La Messa del crisma ci dispiega dinanzi la ricchezza e varietà della grazia che ci salva, con i doni che ci conferiscono la forza dello Spirito Santo nel quale siamo liberati da ogni schiavitù. Il cristianesimo non è moralismo, che giudica e condanna; certo discerne bene e male e indica la via per camminare nella verità e nella vita che ci sono donate; il cristianesimo è generativo, riscatta, ricrea, restituisce e moltiplica fiducia e speranza, volontà e generosità di bene verso tutti.

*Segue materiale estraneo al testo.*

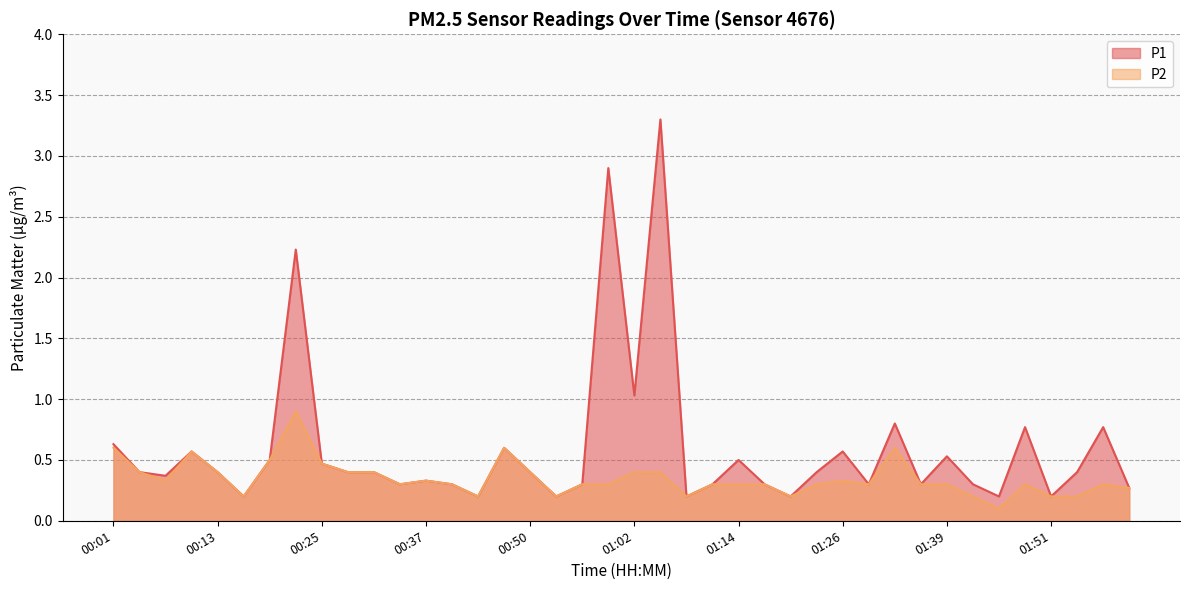

True or false: P2 and P1 cross at least once.

False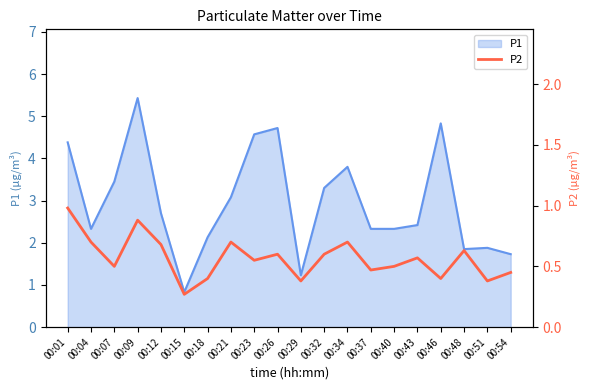

The value at 00:29 is 0.5. True or false?

False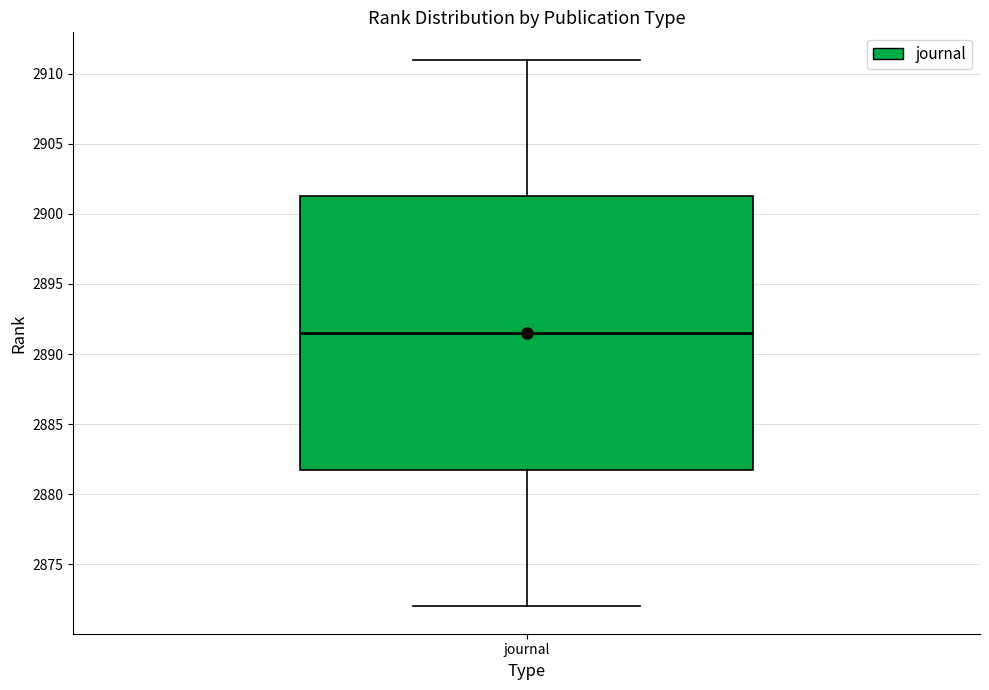

Where does the upper whisker of the box for journal end on the y-axis? The values are not printed on the chart, so give them approximately, as read against the axis.

2911.0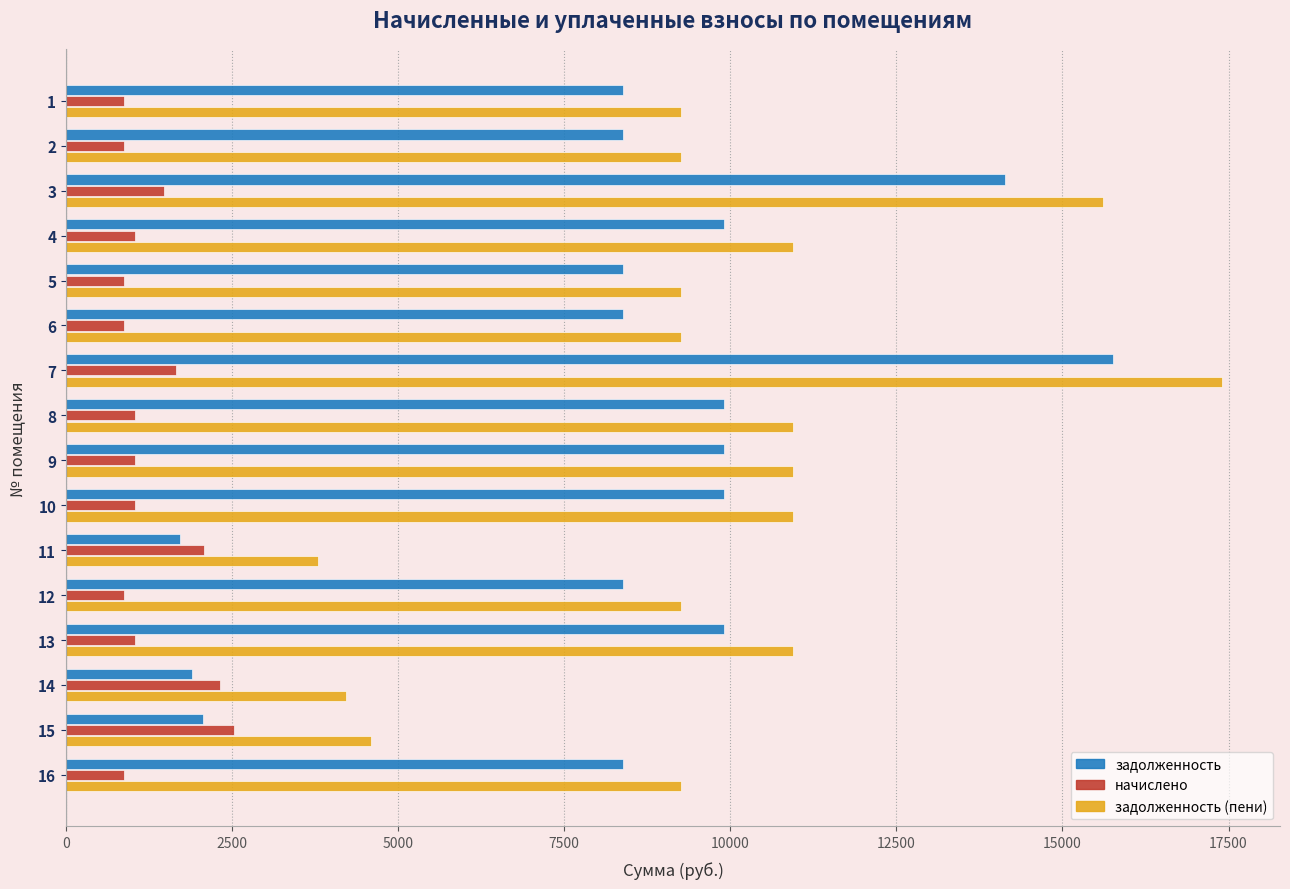

What is the maximum value for задолженность?

15754.8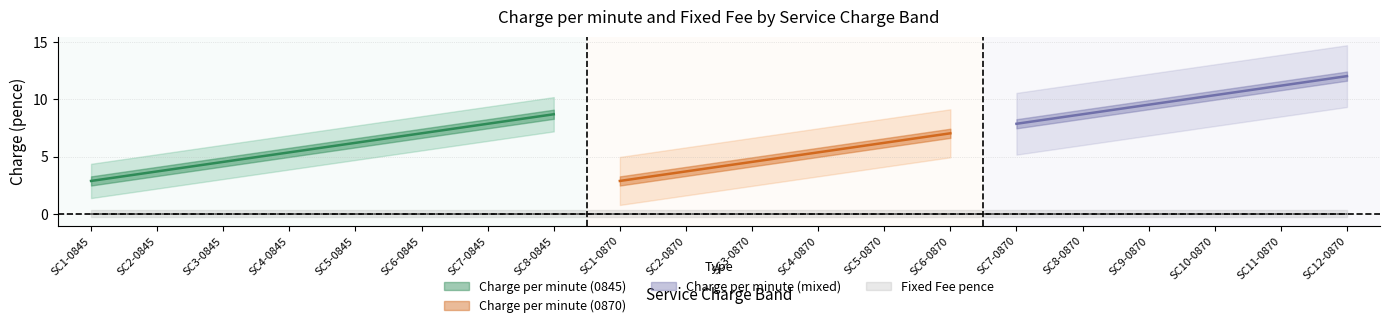

What position from the left is SC9-0870?

17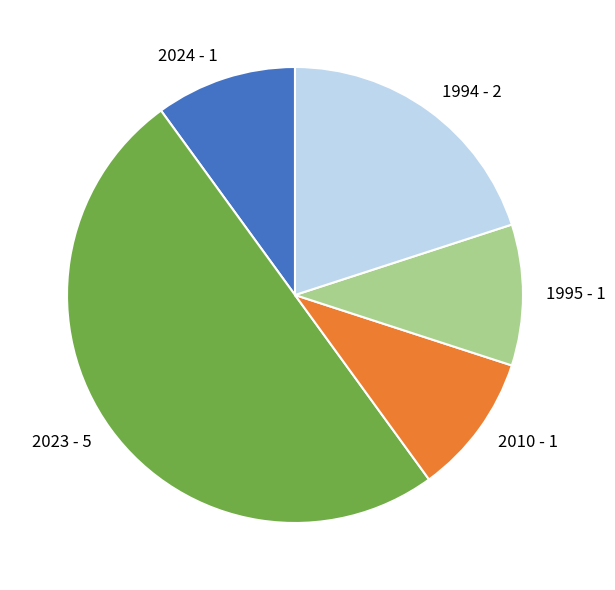

The 2023 - 5 slice represents 57% of the pie. True or false?

False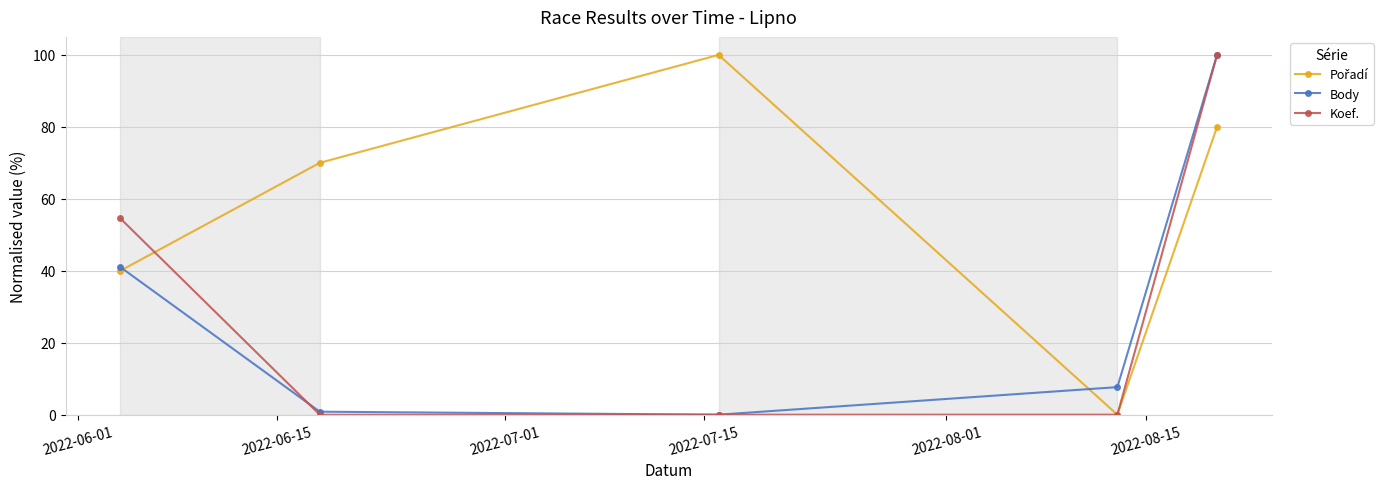

What is the value of the Koef. point at the 1st from the left?

54.5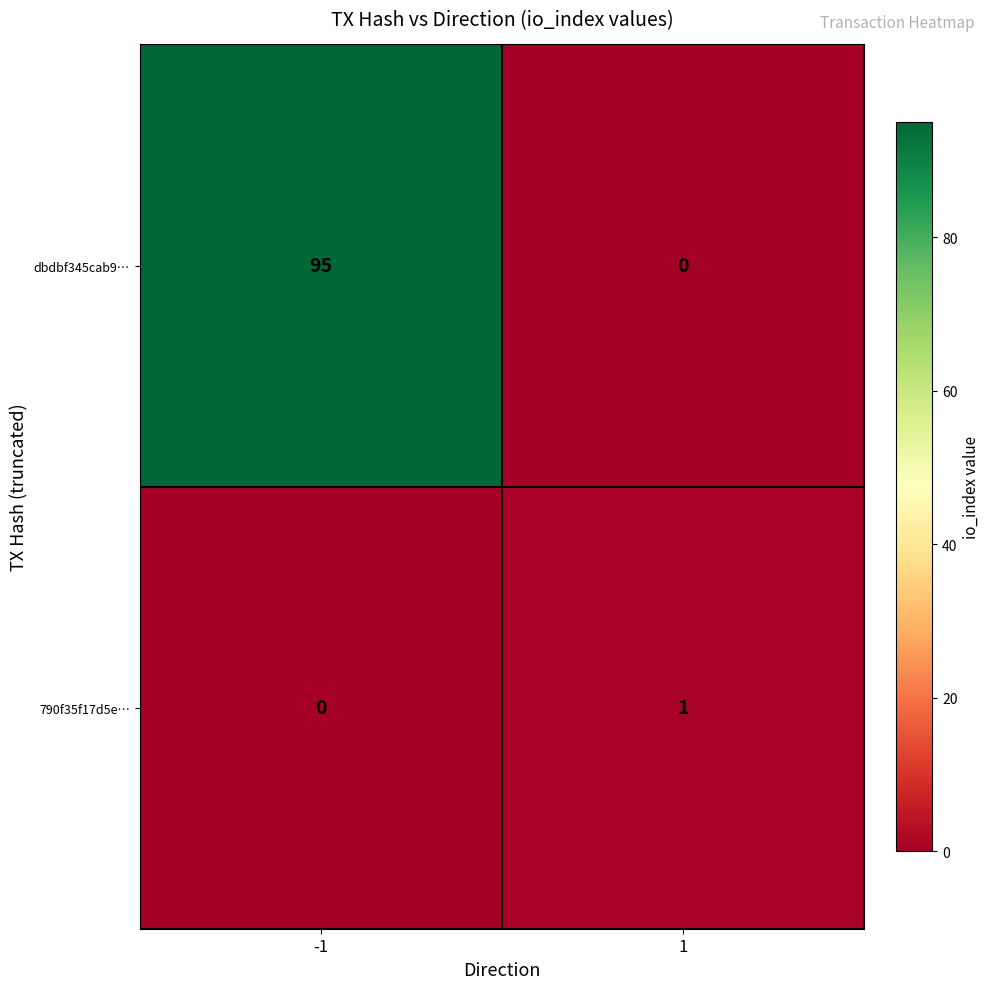

Reading left to right, extract all data points from this chart.

dbdbf345cab9…: -1=95	1=0
790f35f17d5e…: -1=0	1=1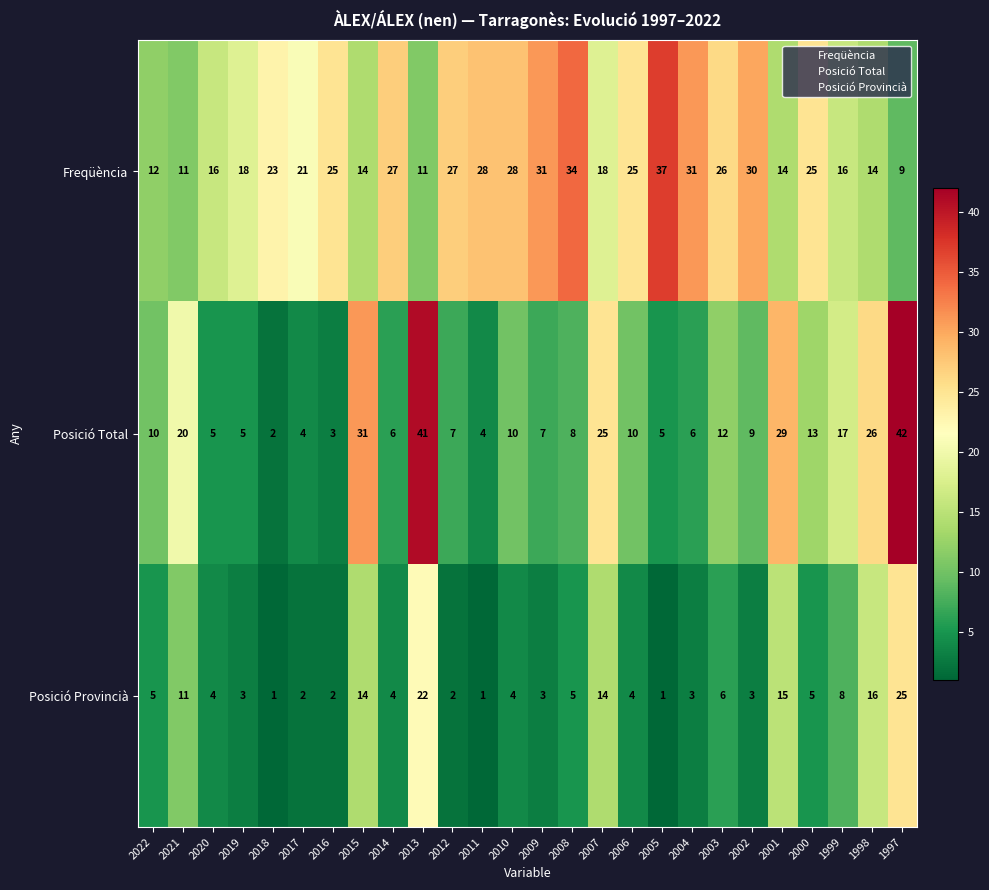

Read the Freqüència value at 2020, to the nearest 10.

20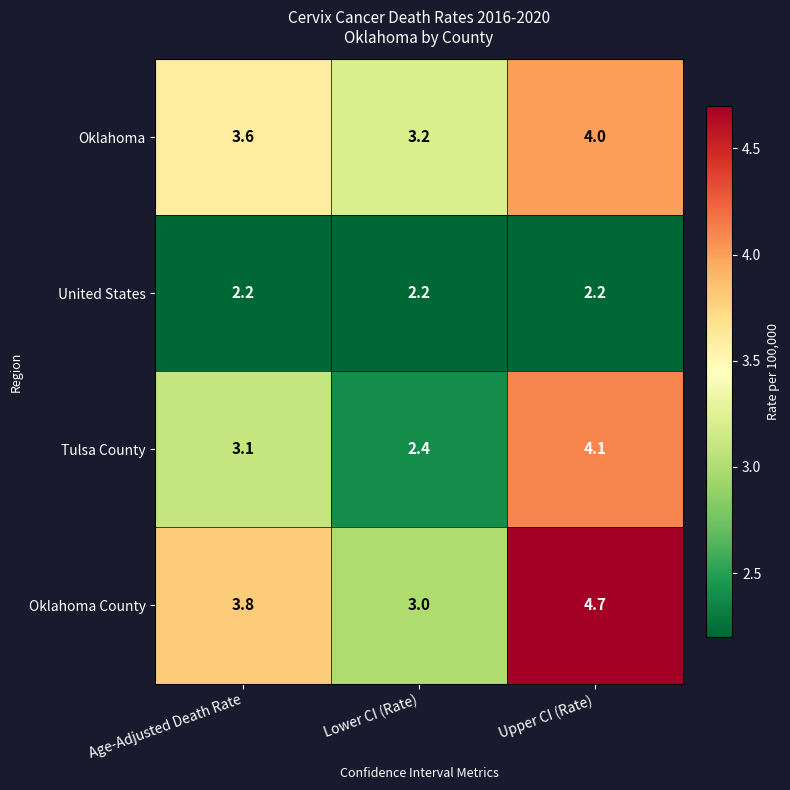

What is the spread (max minus min) of values at Lower CI (Rate)?

1.0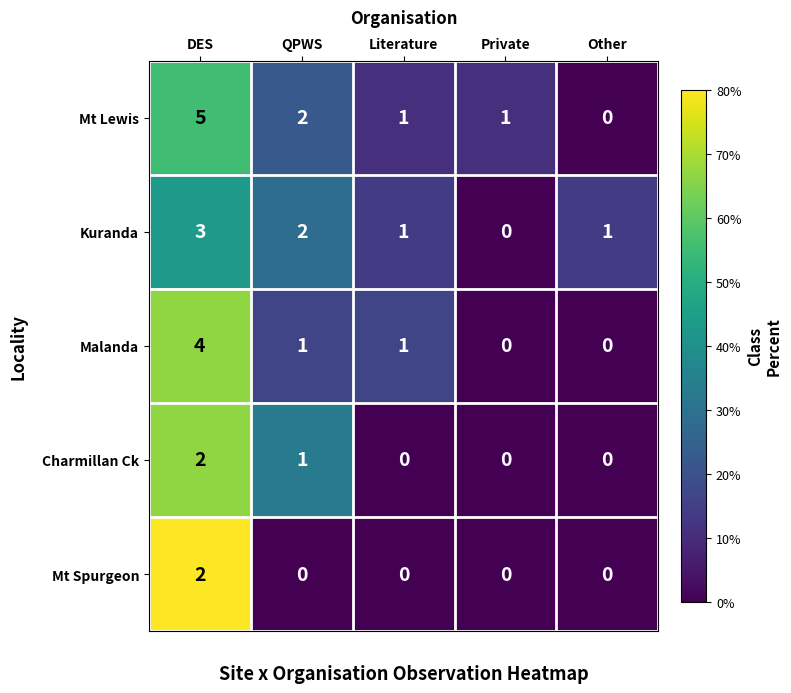

The Kuranda series shows 1 at Private. True or false?

False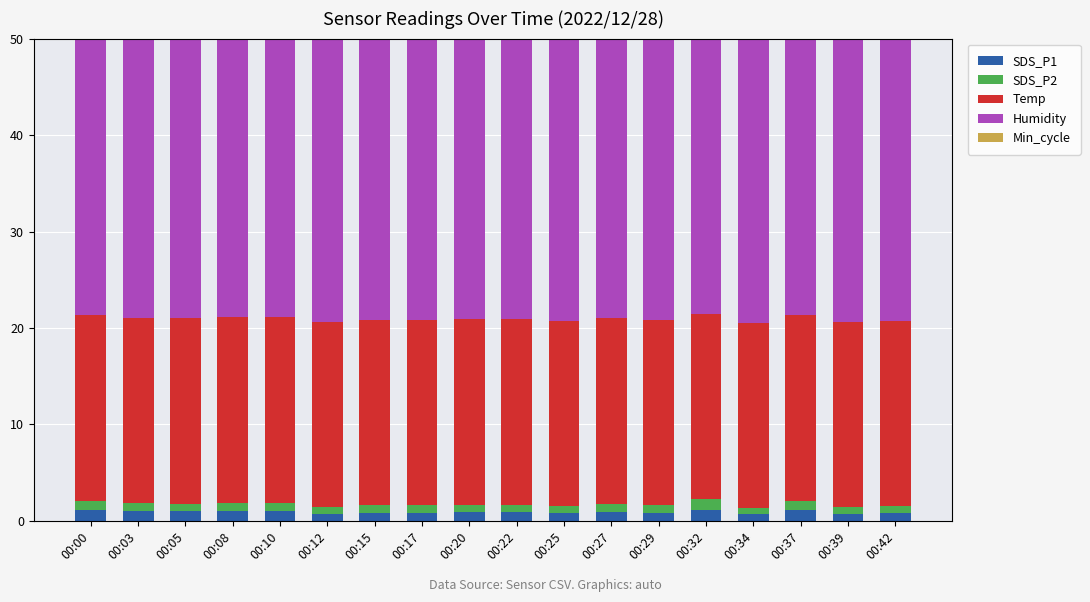

What is the difference between the maximum and minimum values in the Humidity series?

0.1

Gli oli santi sono un segno e uno strumento sacramentale di questa grazia rigeneratrice che, a partire dal battesimo, non conosce ostacoli e confini alla forza dello Spirito, tranne quelli che poniamo noi stessi. In questo clima trova il suo pieno senso la rinnovazione delle promesse sacerdotali da parte dei presbiteri, che così tornano alle sorgenti del sacramento che li ha conformati a Gesù buon pastore, nell’imposizione delle mani e nell’unzione con il crisma che li hanno ordinati e nella risposta di impegno personale che essi hanno assunto e manifestato. E il loro ministero è cruciale per l’esistenza cristiana di tutti nella Chiesa, da essi dipende infatti la grazia sacramentale e la sua adeguata accoglienza nella celebrazione e nella vita della comunità ecclesiale.

Non permettiamo che questa grazia giubilare passi invano o come una rituale abitudinaria ripetizione di cose risapute e fatte altre volte. Ne risponderemo tutti, ciascuno secondo i compiti ricevuti. Ma abbiamo fiducia e speranza che i nostri cuori e le nostre comunità saranno toccati dal passaggio del Signore trovando in tutti noi accoglienza e sincera disponibilità.